GOAL OF THE EXERCISE → Locate every line below that contains the string "label" and copy each of those lines in full.

---+---

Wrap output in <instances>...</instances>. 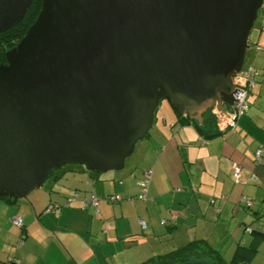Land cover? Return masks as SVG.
<instances>
[{
	"label": "water",
	"instance_id": "obj_1",
	"mask_svg": "<svg viewBox=\"0 0 264 264\" xmlns=\"http://www.w3.org/2000/svg\"><path fill=\"white\" fill-rule=\"evenodd\" d=\"M32 2L0 0V32ZM262 4L41 0L0 64V196L25 198L67 163L122 170L162 99L198 123L232 106Z\"/></svg>",
	"mask_w": 264,
	"mask_h": 264
},
{
	"label": "crops",
	"instance_id": "obj_2",
	"mask_svg": "<svg viewBox=\"0 0 264 264\" xmlns=\"http://www.w3.org/2000/svg\"><path fill=\"white\" fill-rule=\"evenodd\" d=\"M260 23L259 17L250 31L244 62L262 72ZM255 80L248 107L231 130L211 135L214 124L208 123L207 133L192 122L178 124L172 107L160 102L152 128L122 170L98 175L68 164L28 198L1 202L0 264L9 257L18 264H140L194 239L229 261L238 245L256 237L248 264H264V77ZM257 148L262 149L256 162ZM232 161L241 165L243 182L233 180ZM149 168L140 200L137 180ZM90 192L100 197L96 206L82 209L79 200L67 201ZM109 194L121 199L111 202ZM241 196L250 199L249 207L236 205ZM13 216L22 218V227L13 224ZM249 224L258 234L244 230Z\"/></svg>",
	"mask_w": 264,
	"mask_h": 264
},
{
	"label": "trees",
	"instance_id": "obj_3",
	"mask_svg": "<svg viewBox=\"0 0 264 264\" xmlns=\"http://www.w3.org/2000/svg\"><path fill=\"white\" fill-rule=\"evenodd\" d=\"M40 4L41 0H33L32 4L26 11L24 17L18 23H16L14 26L10 27L7 30L0 32V64L6 62L5 51L13 47L25 34L30 24H32L40 9ZM257 21H255L254 26L255 24H257ZM261 25L262 23H260V28L262 27ZM173 110L176 114L178 124L183 125L192 122L200 131L206 133L209 132L206 130V126L214 124V115L212 112L213 108H209L205 112H203V122L201 123L189 119L186 115L178 113L175 109ZM214 134H217L215 129L212 131L211 135ZM67 164H64L58 169H53L48 177L53 179H57L58 177H60L61 173H63V168ZM97 174L101 175L100 173ZM0 198L6 200L14 199L8 198L7 196H0ZM254 231H252V234H258V232ZM256 238H254L251 243L247 246L238 245L229 261L223 260L218 251L213 249L205 240L194 239L167 252L151 256L140 264H185L189 262L202 261L207 262L208 264H248L251 260L252 255L257 251L255 242Z\"/></svg>",
	"mask_w": 264,
	"mask_h": 264
},
{
	"label": "built area",
	"instance_id": "obj_4",
	"mask_svg": "<svg viewBox=\"0 0 264 264\" xmlns=\"http://www.w3.org/2000/svg\"><path fill=\"white\" fill-rule=\"evenodd\" d=\"M261 23L262 27L264 28V11L261 16ZM259 75H262L264 77V71L260 72L257 69H255L250 64H243L241 70L239 73L235 74L233 76V83H234V89H233V104L230 107H227L224 110H218L216 108H213V115H214V129L218 134H222L227 130H231L236 125L237 119L246 111L248 107V93L251 88L254 87L256 84L255 78ZM261 149L257 148L254 152L256 162L260 160L261 155ZM231 173L233 180L235 182H243L241 178V165L237 162H231ZM151 177V169H147L143 172V175L137 180V186H138V194L137 198L140 200L145 199V193L148 188L149 179ZM107 200L111 202H115L121 197H117L115 195L109 194L106 196ZM100 197L98 195H95L94 193H90L88 196H82L79 197L77 193L72 194L67 198V201L72 200H79L80 201V208L84 209L88 205L96 206L98 203V200ZM249 207L251 205L250 199L241 196L239 198V202L236 204L237 206ZM59 204H49L46 207V210H50L53 208L58 207ZM11 221L14 225L17 227H22V218L20 216H13L11 218ZM140 223L142 226H144V222L140 220ZM246 232H252L254 230H257V228L252 224L246 225L245 229ZM22 239L17 242V244L21 243ZM18 264L17 260H14V258L9 257L8 258V264Z\"/></svg>",
	"mask_w": 264,
	"mask_h": 264
},
{
	"label": "rangeland",
	"instance_id": "obj_5",
	"mask_svg": "<svg viewBox=\"0 0 264 264\" xmlns=\"http://www.w3.org/2000/svg\"><path fill=\"white\" fill-rule=\"evenodd\" d=\"M263 11H264V0H263V4H262V6H261V8H260V10H259V14H258V18L259 17H261L262 16V14H263ZM258 18H257V20H258ZM256 20V21H257ZM160 102H167L168 104H169V101L167 100V99H162ZM170 105V104H169ZM129 159V158H128ZM68 165V164H67ZM108 172H117V171H108ZM50 177H48L46 180H45V182L47 183L48 182V179H49ZM45 183V184H46ZM44 184V183H43ZM42 188H44V186H39V187H36L34 190H32L31 192H37V191H39V190H41ZM31 192L29 193V194H31ZM28 194V195H29ZM33 194V193H32ZM28 195H27V197H25V198H23V200L24 199H26V198H28ZM31 196V195H30ZM15 200H22V198H14V199H12V200H6V199H1L0 198V204H1V202H7V201H15Z\"/></svg>",
	"mask_w": 264,
	"mask_h": 264
},
{
	"label": "bare ground",
	"instance_id": "obj_6",
	"mask_svg": "<svg viewBox=\"0 0 264 264\" xmlns=\"http://www.w3.org/2000/svg\"><path fill=\"white\" fill-rule=\"evenodd\" d=\"M226 107V106H225Z\"/></svg>",
	"mask_w": 264,
	"mask_h": 264
}]
</instances>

---+---

EXPECTED ANSWER →
	"label": "water",
	"label": "crops",
	"label": "trees",
	"label": "built area",
	"label": "rangeland",
	"label": "bare ground",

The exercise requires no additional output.